The ruling Liberal Democratic Party (LDP) and the largest opposition Democratic Party (DP) agreed on Nov. 2 to delay a vote on bills related to the Trans-Pacific Partnership (TPP) trade deal, after the agriculture minister came under fire for calling an earlier controversial remark on the bills a joke.
The two parties had agreed to hold a vote on the set of bills during a Nov. 2 House of Representatives TPP special committee meeting and its plenary session on Nov. 4, but the latest decision has cast a shadow of uncertainty over the voting schedule.
Speaking at a gathering for fellow LDP lawmakers on the evening of Nov. 1, Agriculture, Forestry and Fisheries Minister Yuji Yamamoto said, "I almost got fired (from my ministerial position) the other day for making a joke (about pushing the TPP-related bills through the Diet)."
The comment caused a backlash from opposition parties, prompting LDP Diet Affairs Committee chairman Wataru Takeshita and his DP counterpart Kazunori Yamanoi to hold a meeting the following day, in which Takeshita told Yamanoi that the vote would be postponed. The DP and three other opposition parties -- the Japanese Communist Party, Liberal Party and Social Democratic Party -- have agreed to demand Yamamoto's resignation over the matter.
The agriculture minister told the Nov. 1 gathering that he was given a warning by former Prime Minister Yoshiro Mori on the phone over a comment he made on Oct. 18 at a party for LDP member Tsutomu Sato, chairman of the lower house Committee on Rules and Administration. During that party Yamamoto had stated, "Mr. Sato will decide whether (the TPP-related) bills will be railroaded through the Diet." He retracted the Oct. 18 comment the following day at the special committee's meeting of directors after opposition parties slammed him over the gaffe. Yamamoto added at the Nov. 1 gathering, "I shouldn't make any more unnecessary remarks."
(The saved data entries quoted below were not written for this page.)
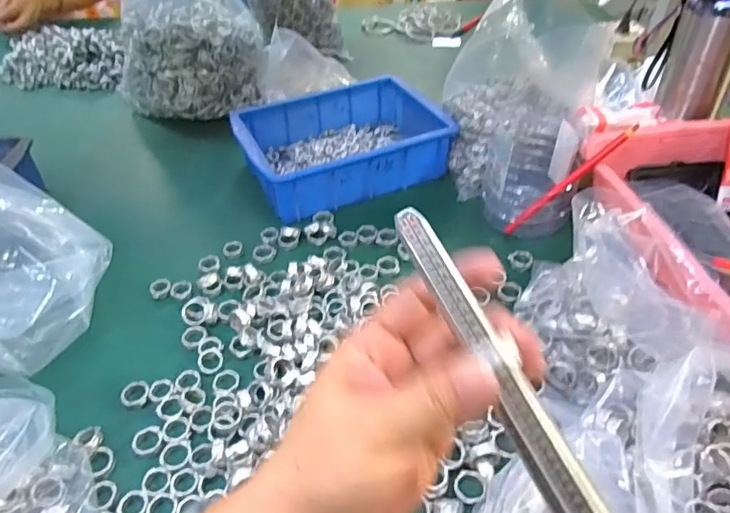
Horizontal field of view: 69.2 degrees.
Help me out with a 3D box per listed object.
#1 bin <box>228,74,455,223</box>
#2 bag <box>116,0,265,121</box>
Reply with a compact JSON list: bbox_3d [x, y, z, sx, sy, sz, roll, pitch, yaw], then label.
[{"bbox_3d":[-0.032,-0.145,0.671,0.233,0.066,0.167,-17,45,-17],"label":"bin"},{"bbox_3d":[-0.268,-0.326,0.767,0.169,0.242,0.184,-30,50,-29],"label":"bag"}]

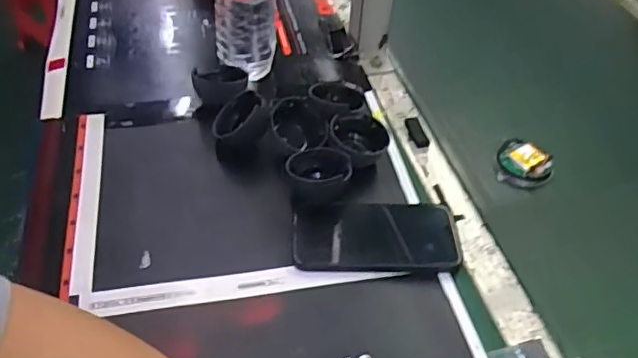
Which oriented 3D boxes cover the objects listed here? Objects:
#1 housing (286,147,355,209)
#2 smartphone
[{"bbox_3d":[0.000,-0.005,0.554,0.057,0.037,0.059,2,46,-2],"label":"housing"},{"bbox_3d":[0.051,0.050,0.522,0.146,0.015,0.074,-2,48,0],"label":"smartphone"}]

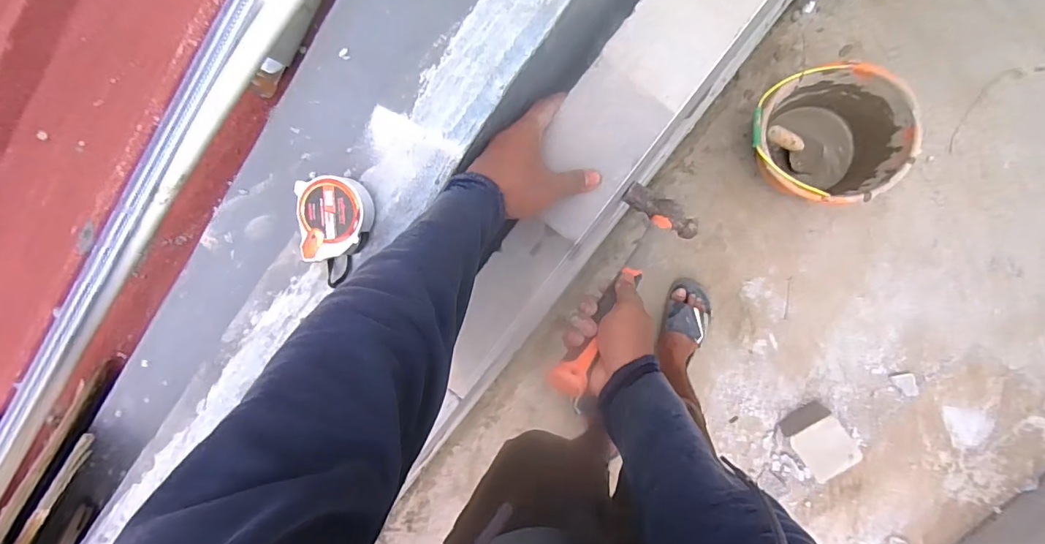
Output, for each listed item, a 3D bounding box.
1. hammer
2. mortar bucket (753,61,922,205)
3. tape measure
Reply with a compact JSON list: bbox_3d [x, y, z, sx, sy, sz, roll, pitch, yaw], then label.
[{"bbox_3d":[0.126,0.015,0.568,0.103,0.324,0.031,28,139,5],"label":"hammer"},{"bbox_3d":[0.663,-0.293,1.121,0.302,0.225,0.281,0,91,10],"label":"mortar bucket"},{"bbox_3d":[-0.172,-0.038,0.453,0.059,0.032,0.096,2,91,10],"label":"tape measure"}]

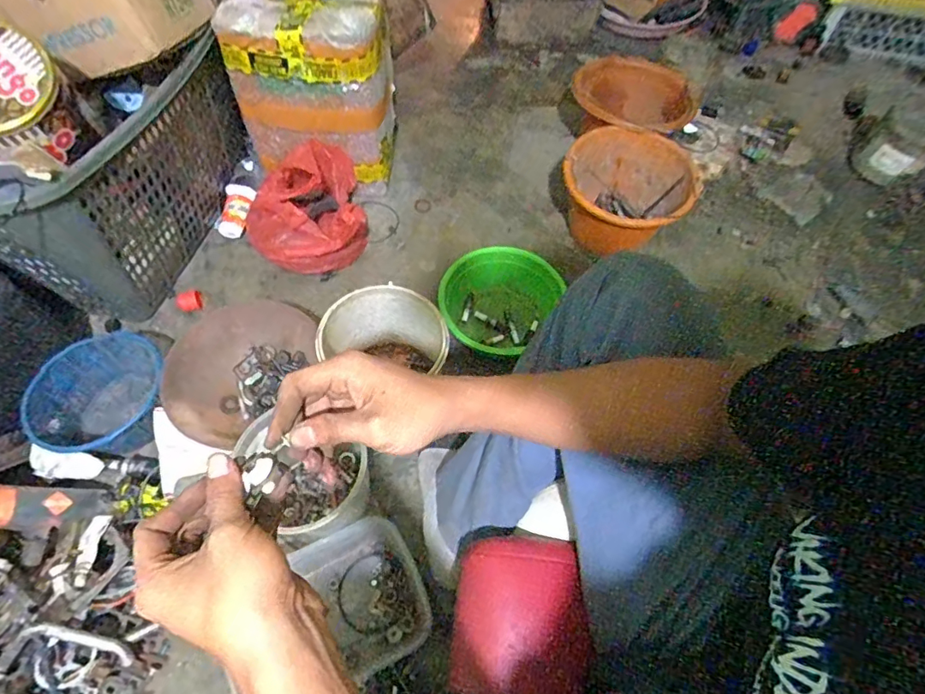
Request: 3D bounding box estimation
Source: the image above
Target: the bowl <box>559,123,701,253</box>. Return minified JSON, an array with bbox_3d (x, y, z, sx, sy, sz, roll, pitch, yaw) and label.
[{"bbox_3d":[0.320,-0.288,1.017,0.239,0.169,0.251,1,60,-2],"label":"bowl"}]

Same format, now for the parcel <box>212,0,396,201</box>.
[{"bbox_3d":[-0.268,-0.464,0.966,0.265,0.362,0.145,6,60,1],"label":"parcel"}]

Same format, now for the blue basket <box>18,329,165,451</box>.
[{"bbox_3d":[-0.562,0.087,0.802,0.184,0.116,0.178,-36,68,-20],"label":"blue basket"}]

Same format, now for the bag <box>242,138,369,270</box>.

Yamamoto apologized to Chief Cabinet Secretary Yoshihide Suga on the phone later on Nov. 1. Suga told him to be careful with his words because the TPP issue is at a delicate stage. Prime Minister Shinzo Abe, who received the information on the agriculture minister's comment while he was dining with Foreign Minister Fumio Kishida and others, appeared unhappy with Yamamoto's latest gaffe.